Despite this history, I still hear claims that affirmative action for female firefighters is diluting standards and putting communities at risk.

Even my liberal colleagues have asked me whether women can really carry an unconscious victim out of a fire while wearing 100 pounds of gear.

The answer is yes. In 2008, almost 70% of all aspiring female firefighters passed the national Candidate Physical Abilities Test, which tests for endurance, strength and cardiovascular health. The same year, 75% of male applicants passed.

Female success rates rise when departments offer specialized preparation programs for women to work out together, get hands-on experience with firefighting equipment, and follow individualized strength-training routines.

Critics have suggested to me that there aren’t more female firefighters because women are not interested in such a dangerous and “dirty” job. Yet women are much better represented in fields that require a comparable level of strength and stamina, including drywall installation, logging, and welding (though they remain a minority).

So why are just 5% of firefighters female?

Based on research on gender integration in the U.S. military, I believe the main obstacle facing women in firefighting is its traditional culture.

Like soldiers, firefighters are viewed as proud warriors working on dangerous front lines. That image comes with powerful stereotypes about who’s best suited to do the work. Female soldiers and firefighters both challenge a cultural standard that men are heroes and women are onlookers or even victims.

The military first added women to its ranks in 1948. But today, women still account for just 15% of active military personnel.

Firefighting too is a traditional field. Over the past decade, numerous departments have been found guilty of discriminating against applicants of color and ordered to retool entrance testing that had a disparate impact based on race.

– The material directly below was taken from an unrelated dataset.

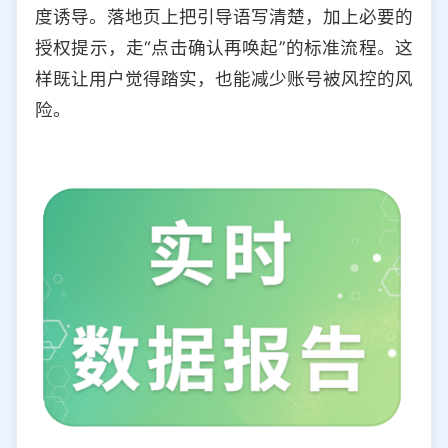
度诱导。落地页上把引导语写清楚，加上必要的
授权提示，走“点击确认再唤起”的标准流程。这
样既让用户觉得踏实，也能减少账号被风控的风
险。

Women are in some ways even more disruptive newcomers to firefighting because they entirely upend societal gender norms.

Women are also discouraged from pursuing firefighting because those who do face severe harassment on the job.

One woman I interviewed found her oxygen tank drained. Another confided that her male colleagues are so hostile she fears they’ll leave her alone in a fire.

Female firefighters also contend with ill-fitting gear. The long fingers of male gloves affect their grip, they report. Boots and coats are too large. Oversized breathing masks push their loose helmets forward, blocking their vision during fires.

Station houses often lack of private spaces for women, including bathrooms, changing areas and dormitories. In 2016, 34 years after women joined New York City’s fire department, the city boasted that all of its 214 active firehouses finally had gender-separated facilities.

For three decades, some of New York’s bravest went to the bathroom in neighborhood diners. Many others just went ahead and used the men’s room.

Despite what they're up against, female firefighters still succeed.

Several hundred have risen to the level of lieutenant or captain. Another 150 hold the highest rank of fire chief. That includes Chief JoAnne Hayes-White, whose historic 2004 hiring made San Francisco the world’s largest urban fire department led by a woman.

Meanwhile, these women are transforming how Americans imagine heroism.

One Wisconsin firefighter said people are surprised when her all-female crew pulls up to a blaze. But, she told me, “No one cares if you’re a woman when their house is on fire.”

A woman in San Francisco said she intentionally stands outside the station during down time so that neighborhood children realize that black women can be firefighters.

“You have to see it to be it,” she said.